Some Western observers saw this as evidence of high-level contact between the Trump Organization and the Kremlin, but to veterans of the world of Moscow real estate, it was nothing but a rookie mistake. They see the story as emblematic of why Trump could never build anything in Moscow, despite three decades of talk. “That is like the stupidest, most absurd thing ever,” says the Western real-estate developer of Cohen’s email. Nor were they surprised that the Trump team committed this error, given who was on the team. “The Russians that he associates with, I would never do business with,” says the Western real-estate developer of Trump and his business partners from the former Soviet Union, like Sater. “I’ve been involved with Russia for 25 years. ... A genuine developer could’ve done a lot with that brand.”
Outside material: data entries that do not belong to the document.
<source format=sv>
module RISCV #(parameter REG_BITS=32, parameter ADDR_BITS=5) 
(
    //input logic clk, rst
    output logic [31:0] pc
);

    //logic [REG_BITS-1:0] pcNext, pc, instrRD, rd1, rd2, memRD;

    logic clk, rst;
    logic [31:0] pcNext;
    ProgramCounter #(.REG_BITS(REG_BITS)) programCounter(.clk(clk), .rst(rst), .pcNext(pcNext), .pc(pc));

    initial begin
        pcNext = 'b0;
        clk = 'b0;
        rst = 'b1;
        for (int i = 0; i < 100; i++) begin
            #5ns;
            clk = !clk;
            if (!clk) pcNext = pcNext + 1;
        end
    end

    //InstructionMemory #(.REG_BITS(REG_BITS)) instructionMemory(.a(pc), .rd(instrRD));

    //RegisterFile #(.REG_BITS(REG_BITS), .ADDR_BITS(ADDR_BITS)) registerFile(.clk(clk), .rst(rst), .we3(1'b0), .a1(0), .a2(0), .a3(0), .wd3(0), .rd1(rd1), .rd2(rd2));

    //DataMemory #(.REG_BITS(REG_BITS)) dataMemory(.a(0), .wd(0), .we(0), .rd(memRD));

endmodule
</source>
Yet the brand, for all its potential appeal to Moscow’s gaudy nouveau riches, didn’t have much cachet in Russia. It was not well-known enough for Moscow developers to pay a premium to license the name. “The Trump brand, which in America is very strong, in Russia it doesn’t have that kind of pull,” the former Mirax employee said. “Russians won’t agree to pay 30 percent more for elite real estate” just because it was branded “Trump,” because “no one in Russia watched The Apprentice .” The Russian real-estate consultant voiced a similar sentiment. “In Russia, Trump’s name was never that interesting or notable so that someone would be willing to invest and license it,” he said. “Everything that was built in Russia appreciated well without Trump’s name, so there was no need to pay for his name. There was no business sense in licensing his name.”
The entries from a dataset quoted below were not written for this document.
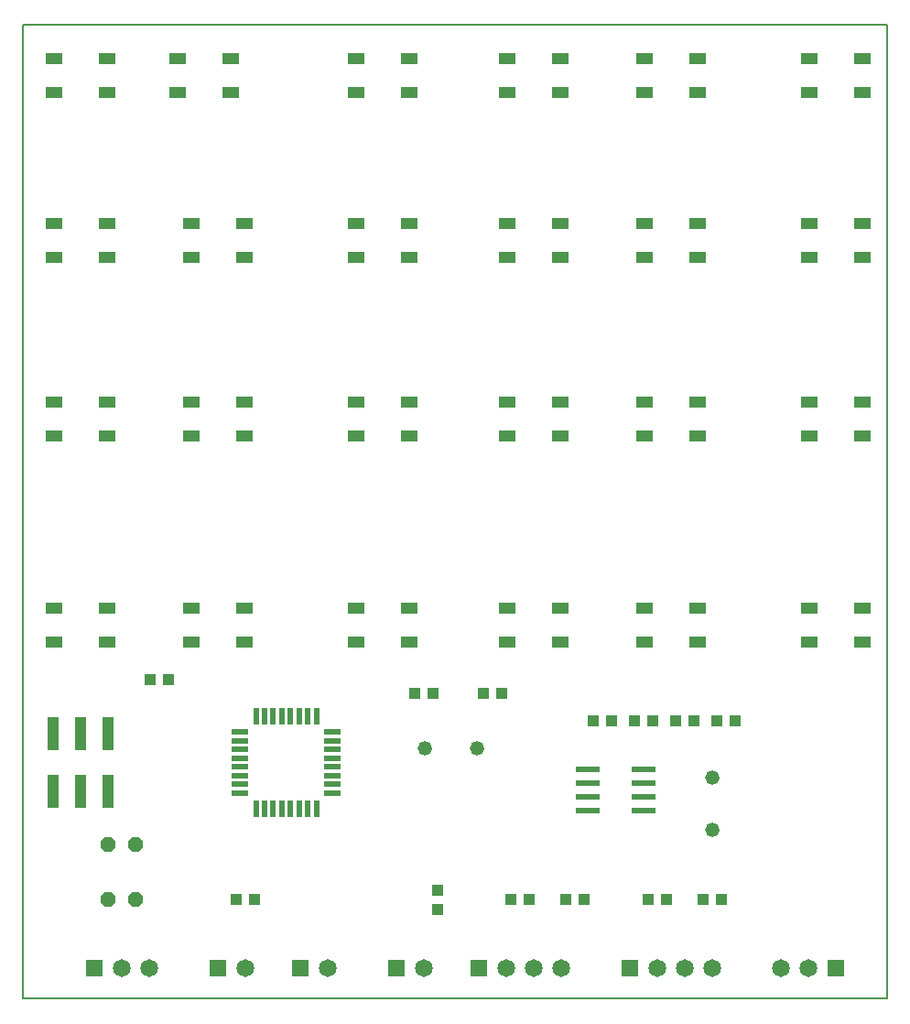
<source format=gtl>
G75*
%MOIN*%
%OFA0B0*%
%FSLAX25Y25*%
%IPPOS*%
%LPD*%
%AMOC8*
5,1,8,0,0,1.08239X$1,22.5*
%
%ADD10R,0.05906X0.03937*%
%ADD11R,0.03937X0.12205*%
%ADD12R,0.06496X0.06496*%
%ADD13C,0.06496*%
%ADD14R,0.05906X0.02165*%
%ADD15R,0.02165X0.05906*%
%ADD16R,0.08661X0.02362*%
%ADD17C,0.05200*%
%ADD18R,0.03937X0.04331*%
%ADD19R,0.04331X0.03937*%
%ADD20OC8,0.05600*%
%ADD21C,0.00600*%
D10*
X0012654Y0131889D03*
X0012654Y0144488D03*
X0031946Y0144488D03*
X0031946Y0131889D03*
X0062654Y0131889D03*
X0062654Y0144488D03*
X0081946Y0144488D03*
X0081946Y0131889D03*
X0122654Y0131889D03*
X0122654Y0144488D03*
X0141946Y0144488D03*
X0141946Y0131889D03*
X0177654Y0131889D03*
X0177654Y0144488D03*
X0196946Y0144488D03*
X0196946Y0131889D03*
X0227654Y0131889D03*
X0227654Y0144488D03*
X0246946Y0144488D03*
X0246946Y0131889D03*
X0287654Y0131889D03*
X0287654Y0144488D03*
X0306946Y0144488D03*
X0306946Y0131889D03*
X0306946Y0206889D03*
X0306946Y0219488D03*
X0287654Y0219488D03*
X0287654Y0206889D03*
X0246946Y0206889D03*
X0246946Y0219488D03*
X0227654Y0219488D03*
X0227654Y0206889D03*
X0196946Y0206889D03*
X0196946Y0219488D03*
X0177654Y0219488D03*
X0177654Y0206889D03*
X0141946Y0206889D03*
X0141946Y0219488D03*
X0122654Y0219488D03*
X0122654Y0206889D03*
X0081946Y0206889D03*
X0081946Y0219488D03*
X0062654Y0219488D03*
X0062654Y0206889D03*
X0031946Y0206889D03*
X0031946Y0219488D03*
X0012654Y0219488D03*
X0012654Y0206889D03*
X0012654Y0271889D03*
X0012654Y0284488D03*
X0031946Y0284488D03*
X0031946Y0271889D03*
X0062654Y0271889D03*
X0062654Y0284488D03*
X0081946Y0284488D03*
X0081946Y0271889D03*
X0122654Y0271889D03*
X0122654Y0284488D03*
X0141946Y0284488D03*
X0141946Y0271889D03*
X0177654Y0271889D03*
X0177654Y0284488D03*
X0196946Y0284488D03*
X0196946Y0271889D03*
X0227654Y0271889D03*
X0227654Y0284488D03*
X0246946Y0284488D03*
X0246946Y0271889D03*
X0287654Y0271889D03*
X0287654Y0284488D03*
X0306946Y0284488D03*
X0306946Y0271889D03*
X0306946Y0331889D03*
X0306946Y0344488D03*
X0287654Y0344488D03*
X0287654Y0331889D03*
X0246946Y0331889D03*
X0246946Y0344488D03*
X0227654Y0344488D03*
X0227654Y0331889D03*
X0196946Y0331889D03*
X0196946Y0344488D03*
X0177654Y0344488D03*
X0177654Y0331889D03*
X0141946Y0331889D03*
X0141946Y0344488D03*
X0122654Y0344488D03*
X0122654Y0331889D03*
X0076946Y0331889D03*
X0076946Y0344488D03*
X0057654Y0344488D03*
X0057654Y0331889D03*
X0031946Y0331889D03*
X0031946Y0344488D03*
X0012654Y0344488D03*
X0012654Y0331889D03*
D11*
X0012300Y0098818D03*
X0022300Y0098818D03*
X0032300Y0098818D03*
X0032300Y0077558D03*
X0022300Y0077558D03*
X0012300Y0077558D03*
D12*
X0027300Y0013188D03*
X0072300Y0013188D03*
X0102300Y0013188D03*
X0137300Y0013188D03*
X0167300Y0013188D03*
X0222300Y0013188D03*
X0297300Y0013188D03*
D13*
X0287300Y0013188D03*
X0277300Y0013188D03*
X0252300Y0013188D03*
X0242300Y0013188D03*
X0232300Y0013188D03*
X0197300Y0013188D03*
X0187300Y0013188D03*
X0177300Y0013188D03*
X0147300Y0013188D03*
X0112300Y0013188D03*
X0082300Y0013188D03*
X0047300Y0013188D03*
X0037300Y0013188D03*
D14*
X0080371Y0077165D03*
X0080371Y0080314D03*
X0080371Y0083464D03*
X0080371Y0086614D03*
X0080371Y0089763D03*
X0080371Y0092913D03*
X0080371Y0096062D03*
X0080371Y0099212D03*
X0114229Y0099212D03*
X0114229Y0096062D03*
X0114229Y0092913D03*
X0114229Y0089763D03*
X0114229Y0086614D03*
X0114229Y0083464D03*
X0114229Y0080314D03*
X0114229Y0077165D03*
D15*
X0108324Y0071259D03*
X0105174Y0071259D03*
X0102024Y0071259D03*
X0098875Y0071259D03*
X0095725Y0071259D03*
X0092576Y0071259D03*
X0089426Y0071259D03*
X0086276Y0071259D03*
X0086276Y0105117D03*
X0089426Y0105117D03*
X0092576Y0105117D03*
X0095725Y0105117D03*
X0098875Y0105117D03*
X0102024Y0105117D03*
X0105174Y0105117D03*
X0108324Y0105117D03*
D16*
X0207064Y0085688D03*
X0207064Y0080688D03*
X0207064Y0075688D03*
X0207064Y0070688D03*
X0227536Y0070688D03*
X0227536Y0075688D03*
X0227536Y0080688D03*
X0227536Y0085688D03*
D17*
X0252300Y0082688D03*
X0252300Y0063688D03*
X0166800Y0093188D03*
X0147800Y0093188D03*
D18*
X0178954Y0038188D03*
X0185646Y0038188D03*
X0198954Y0038188D03*
X0205646Y0038188D03*
X0228954Y0038188D03*
X0235646Y0038188D03*
X0248954Y0038188D03*
X0255646Y0038188D03*
X0253954Y0103188D03*
X0245646Y0103188D03*
X0238954Y0103188D03*
X0230646Y0103188D03*
X0223954Y0103188D03*
X0215646Y0103188D03*
X0208954Y0103188D03*
X0260646Y0103188D03*
X0085646Y0038188D03*
X0078954Y0038188D03*
X0054416Y0118188D03*
X0047723Y0118188D03*
D19*
X0143954Y0113188D03*
X0150646Y0113188D03*
X0168954Y0113188D03*
X0175646Y0113188D03*
X0152300Y0041535D03*
X0152300Y0034842D03*
D20*
X0042300Y0038188D03*
X0032300Y0038188D03*
X0032300Y0058188D03*
X0042300Y0058188D03*
D21*
X0001300Y0002188D02*
X0316261Y0002188D01*
X0316261Y0356519D01*
X0001300Y0356519D01*
X0001300Y0002188D01*
M02*

</source>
Hotel brands like the Ritz Carlton or the Four Seasons are paid not just for their names but to actually run the hotel built by a developer. All Trump offered was his name, and at a hefty mark-up at that. The Russians were skeptical, especially given that Trump was not investing anything in any of these projects. “Trump didn’t invest anything,” says Kunitsin, the former Mirax board chair, “and in my opinion, the brand is a little too expensive.”

“Trump wants a fee for branding and doesn't put money in, so most developers’ in Moscow responses are ‘so what the fuck do we need him for?’” says one person familiar with the various licensing talks. This was especially the case with Polonsky, who felt that his name was worth more in Moscow than Trump’s. Says the source familiar with the talks, “Developers were all looking for people to bring money there, and Donald doesn’t write checks, he takes checks. They said, ‘Why should we pay Donald Trump 10 or 15 percent, plus you had to write a check for a million up front to show you were serious, when we could pay three percent to Hyatt or four percent to Ritz Carlton? What’s the big deal about Trump?’” (The catch, of course, is that Trump’s brand is far more recognizable in Russia now that he is president, but given the suspicions about Trump’s ties to Russia, any potential deal would also attract negative attention.)

And for all Trump’s talk of being able to negotiate with the Russians in a way that Obama couldn’t, Trump’s people inspired no respect at Moscow’s real-estate negotiating table. “Trump wants everything and he’s dealing with the Russians, who aren’t stupid,” says the Western investor in Russian real estate. “If you want everything from the Russians, they’re not going to give it to you. Trump’s way of negotiating is to ask for every fucking thing. The Russians have a different philosophy of negotiation: He who asks is the weak party.”